Disconnecting from database connections and revoking access tokens modifies the authentication state but does not delete data or execute arbitrary operations. The action is reversible (user can reconnect). However, it affects active sessions for potentially multiple users if the server manages shared connections, warranting medium severity.
From the tool's definition Tool name 'disconnect' with description 'Disconnect from all database connections. Revokes the current access token' indicates state modification—terminating active sessions and invalidating credentials.
Attacks that exploit this kind of access
Disconnect from all database connections. Revokes the current access token and. It is categorised as a Write tool in the Db Oauth MCP Server, which means it can create or modify data. Consider rate limits to prevent runaway writes.
Register the Db Oauth MCP server in PolicyLayer and add a rule for disconnect: allow, deny, rate-limit, or require approval. Point your MCP client at the PolicyLayer proxy URL and the rule is enforced on every call, before it reaches Db Oauth. Nothing to install.
disconnect is a Write tool with medium risk. Write tools should be rate-limited to prevent accidental bulk modifications.

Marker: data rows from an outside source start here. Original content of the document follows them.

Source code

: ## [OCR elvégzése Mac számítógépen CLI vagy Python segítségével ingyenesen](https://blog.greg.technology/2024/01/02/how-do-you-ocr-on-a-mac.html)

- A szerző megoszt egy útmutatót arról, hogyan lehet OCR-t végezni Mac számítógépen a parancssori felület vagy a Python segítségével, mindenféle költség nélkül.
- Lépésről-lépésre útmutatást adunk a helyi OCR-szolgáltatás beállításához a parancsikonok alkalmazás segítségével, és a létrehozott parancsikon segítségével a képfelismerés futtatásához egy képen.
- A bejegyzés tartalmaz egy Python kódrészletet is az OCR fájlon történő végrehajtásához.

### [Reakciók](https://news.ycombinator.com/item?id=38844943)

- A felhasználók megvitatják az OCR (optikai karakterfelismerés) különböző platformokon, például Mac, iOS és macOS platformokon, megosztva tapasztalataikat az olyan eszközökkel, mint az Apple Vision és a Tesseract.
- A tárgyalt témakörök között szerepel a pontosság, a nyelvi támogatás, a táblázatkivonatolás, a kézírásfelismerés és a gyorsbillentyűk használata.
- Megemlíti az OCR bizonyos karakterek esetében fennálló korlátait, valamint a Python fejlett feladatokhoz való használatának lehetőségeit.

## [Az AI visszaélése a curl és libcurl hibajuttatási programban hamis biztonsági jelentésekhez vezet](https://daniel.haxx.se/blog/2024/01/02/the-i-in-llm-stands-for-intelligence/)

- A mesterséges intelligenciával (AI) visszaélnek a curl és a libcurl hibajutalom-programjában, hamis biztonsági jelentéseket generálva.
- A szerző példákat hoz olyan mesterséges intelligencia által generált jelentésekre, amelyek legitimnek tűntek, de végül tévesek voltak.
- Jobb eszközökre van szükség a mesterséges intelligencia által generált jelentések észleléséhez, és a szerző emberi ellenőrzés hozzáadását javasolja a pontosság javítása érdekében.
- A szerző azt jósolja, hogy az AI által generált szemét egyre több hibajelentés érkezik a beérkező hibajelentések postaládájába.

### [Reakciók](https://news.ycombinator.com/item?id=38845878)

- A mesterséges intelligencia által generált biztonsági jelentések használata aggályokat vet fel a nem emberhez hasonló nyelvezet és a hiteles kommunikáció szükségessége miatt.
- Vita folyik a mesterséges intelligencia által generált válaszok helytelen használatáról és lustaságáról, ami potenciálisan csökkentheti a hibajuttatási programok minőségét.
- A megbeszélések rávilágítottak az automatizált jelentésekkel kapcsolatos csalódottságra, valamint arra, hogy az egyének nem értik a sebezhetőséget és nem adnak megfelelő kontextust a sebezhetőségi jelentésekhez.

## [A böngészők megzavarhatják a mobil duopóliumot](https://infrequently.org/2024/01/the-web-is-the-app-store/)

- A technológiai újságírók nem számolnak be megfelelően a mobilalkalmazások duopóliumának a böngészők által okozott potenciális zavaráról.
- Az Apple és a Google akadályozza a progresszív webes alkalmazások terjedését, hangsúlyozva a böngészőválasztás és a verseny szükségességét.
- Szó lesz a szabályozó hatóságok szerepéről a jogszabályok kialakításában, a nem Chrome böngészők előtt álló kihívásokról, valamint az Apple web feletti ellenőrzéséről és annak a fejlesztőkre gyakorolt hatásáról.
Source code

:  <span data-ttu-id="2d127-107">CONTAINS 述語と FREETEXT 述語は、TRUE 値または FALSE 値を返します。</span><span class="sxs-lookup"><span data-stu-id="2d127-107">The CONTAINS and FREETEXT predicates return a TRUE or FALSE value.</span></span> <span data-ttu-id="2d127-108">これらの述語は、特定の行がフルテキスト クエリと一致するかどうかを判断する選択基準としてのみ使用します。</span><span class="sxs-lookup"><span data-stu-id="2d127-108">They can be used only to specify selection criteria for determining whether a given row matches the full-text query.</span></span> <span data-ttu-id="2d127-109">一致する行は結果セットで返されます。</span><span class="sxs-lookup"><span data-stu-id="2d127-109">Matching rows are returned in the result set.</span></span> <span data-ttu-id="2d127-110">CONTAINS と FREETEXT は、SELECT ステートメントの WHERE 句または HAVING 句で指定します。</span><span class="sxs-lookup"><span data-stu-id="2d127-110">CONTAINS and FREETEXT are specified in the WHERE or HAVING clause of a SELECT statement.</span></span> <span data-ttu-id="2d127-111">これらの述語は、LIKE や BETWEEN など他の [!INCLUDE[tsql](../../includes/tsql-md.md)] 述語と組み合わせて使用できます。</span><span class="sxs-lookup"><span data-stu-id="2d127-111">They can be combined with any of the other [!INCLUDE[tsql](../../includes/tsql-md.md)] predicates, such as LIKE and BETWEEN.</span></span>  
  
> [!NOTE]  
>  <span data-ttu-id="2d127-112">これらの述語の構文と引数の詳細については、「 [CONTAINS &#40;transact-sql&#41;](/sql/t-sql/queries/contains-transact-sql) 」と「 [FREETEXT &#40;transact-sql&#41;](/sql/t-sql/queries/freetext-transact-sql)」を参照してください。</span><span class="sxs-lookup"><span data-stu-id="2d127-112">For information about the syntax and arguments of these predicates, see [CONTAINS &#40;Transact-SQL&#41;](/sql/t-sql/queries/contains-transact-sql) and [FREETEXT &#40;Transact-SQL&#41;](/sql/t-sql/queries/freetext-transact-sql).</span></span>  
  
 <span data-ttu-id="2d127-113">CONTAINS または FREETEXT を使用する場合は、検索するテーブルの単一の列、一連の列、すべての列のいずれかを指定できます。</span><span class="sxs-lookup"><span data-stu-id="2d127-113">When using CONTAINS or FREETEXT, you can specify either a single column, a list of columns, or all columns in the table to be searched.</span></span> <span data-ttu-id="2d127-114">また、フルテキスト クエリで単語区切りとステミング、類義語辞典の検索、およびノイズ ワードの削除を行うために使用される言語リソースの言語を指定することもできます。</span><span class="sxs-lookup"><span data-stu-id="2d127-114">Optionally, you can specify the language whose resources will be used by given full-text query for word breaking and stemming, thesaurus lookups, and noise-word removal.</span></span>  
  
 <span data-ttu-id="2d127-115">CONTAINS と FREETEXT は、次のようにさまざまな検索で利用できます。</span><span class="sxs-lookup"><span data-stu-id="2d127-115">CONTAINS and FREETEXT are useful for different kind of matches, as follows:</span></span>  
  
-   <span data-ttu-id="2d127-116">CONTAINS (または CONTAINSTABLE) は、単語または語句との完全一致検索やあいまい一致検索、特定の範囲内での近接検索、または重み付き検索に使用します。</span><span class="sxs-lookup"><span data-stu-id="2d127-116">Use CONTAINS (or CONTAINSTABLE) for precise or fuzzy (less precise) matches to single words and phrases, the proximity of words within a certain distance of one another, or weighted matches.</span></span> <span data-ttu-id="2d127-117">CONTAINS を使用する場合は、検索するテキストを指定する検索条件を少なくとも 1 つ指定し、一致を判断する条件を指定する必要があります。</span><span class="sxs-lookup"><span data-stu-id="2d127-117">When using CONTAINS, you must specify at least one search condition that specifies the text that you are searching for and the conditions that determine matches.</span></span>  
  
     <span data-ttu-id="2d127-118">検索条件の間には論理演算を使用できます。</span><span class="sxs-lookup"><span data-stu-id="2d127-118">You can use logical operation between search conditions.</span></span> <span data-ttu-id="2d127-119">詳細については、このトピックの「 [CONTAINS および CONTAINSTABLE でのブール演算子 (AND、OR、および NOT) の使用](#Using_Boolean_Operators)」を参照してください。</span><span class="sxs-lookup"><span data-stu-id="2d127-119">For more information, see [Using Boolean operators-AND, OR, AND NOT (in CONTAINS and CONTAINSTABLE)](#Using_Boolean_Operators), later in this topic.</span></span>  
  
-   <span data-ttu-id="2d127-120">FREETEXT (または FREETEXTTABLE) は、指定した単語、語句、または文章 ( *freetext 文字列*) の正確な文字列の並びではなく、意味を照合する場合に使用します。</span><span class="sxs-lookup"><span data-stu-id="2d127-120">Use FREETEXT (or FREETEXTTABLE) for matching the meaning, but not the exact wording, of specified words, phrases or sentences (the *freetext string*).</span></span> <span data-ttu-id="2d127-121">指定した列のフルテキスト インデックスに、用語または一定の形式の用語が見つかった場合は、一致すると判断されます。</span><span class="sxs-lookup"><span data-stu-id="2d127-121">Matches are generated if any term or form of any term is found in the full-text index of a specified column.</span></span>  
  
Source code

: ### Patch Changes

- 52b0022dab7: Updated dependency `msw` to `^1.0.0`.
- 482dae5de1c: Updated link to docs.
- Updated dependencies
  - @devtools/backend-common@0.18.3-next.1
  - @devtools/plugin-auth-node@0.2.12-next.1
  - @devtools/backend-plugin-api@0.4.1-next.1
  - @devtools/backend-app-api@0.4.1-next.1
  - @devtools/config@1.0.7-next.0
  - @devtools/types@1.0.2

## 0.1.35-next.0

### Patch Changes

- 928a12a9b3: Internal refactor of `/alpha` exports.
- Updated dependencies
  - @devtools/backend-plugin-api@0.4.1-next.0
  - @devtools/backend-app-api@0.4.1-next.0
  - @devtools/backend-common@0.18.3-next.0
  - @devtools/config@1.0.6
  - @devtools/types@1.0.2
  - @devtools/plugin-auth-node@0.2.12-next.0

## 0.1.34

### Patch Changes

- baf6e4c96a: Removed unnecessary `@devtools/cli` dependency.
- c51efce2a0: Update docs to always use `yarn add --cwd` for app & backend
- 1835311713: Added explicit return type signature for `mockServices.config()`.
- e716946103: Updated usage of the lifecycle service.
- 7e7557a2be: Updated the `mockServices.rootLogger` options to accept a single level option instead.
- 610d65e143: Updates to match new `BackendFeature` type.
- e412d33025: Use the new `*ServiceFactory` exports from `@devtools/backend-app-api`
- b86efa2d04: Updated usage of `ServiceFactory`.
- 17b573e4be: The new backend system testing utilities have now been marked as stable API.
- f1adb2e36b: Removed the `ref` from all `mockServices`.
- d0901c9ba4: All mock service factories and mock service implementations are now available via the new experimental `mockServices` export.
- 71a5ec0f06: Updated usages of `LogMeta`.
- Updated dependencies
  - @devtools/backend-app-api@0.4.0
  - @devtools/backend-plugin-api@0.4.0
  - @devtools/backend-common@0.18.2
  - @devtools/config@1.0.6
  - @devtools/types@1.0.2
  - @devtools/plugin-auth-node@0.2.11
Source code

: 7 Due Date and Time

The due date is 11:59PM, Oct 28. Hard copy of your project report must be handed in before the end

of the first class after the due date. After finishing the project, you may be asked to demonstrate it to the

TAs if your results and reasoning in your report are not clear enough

Yes. Add a rate_limit block to the disconnect rule in your PolicyLayer policy. For example, setting max: 10 and window: 60 limits the tool to 10 calls per minute. Rate limits are tracked per agent session and reset automatically.
Set action: deny in the PolicyLayer policy for disconnect. The AI agent will receive a policy violation error and cannot call the tool. You can also include a reason field to explain why the tool is blocked.
disconnect is provided by the Db Oauth MCP server (kpconnell/db-oauth-mcp-node). PolicyLayer sits as a proxy in front of this server to enforce policies before tool calls reach the server.
Every MCP server has a record like this.
Type a name, get the same breakdown: verified identity, auth posture, risk grade, capabilities, recommended policy.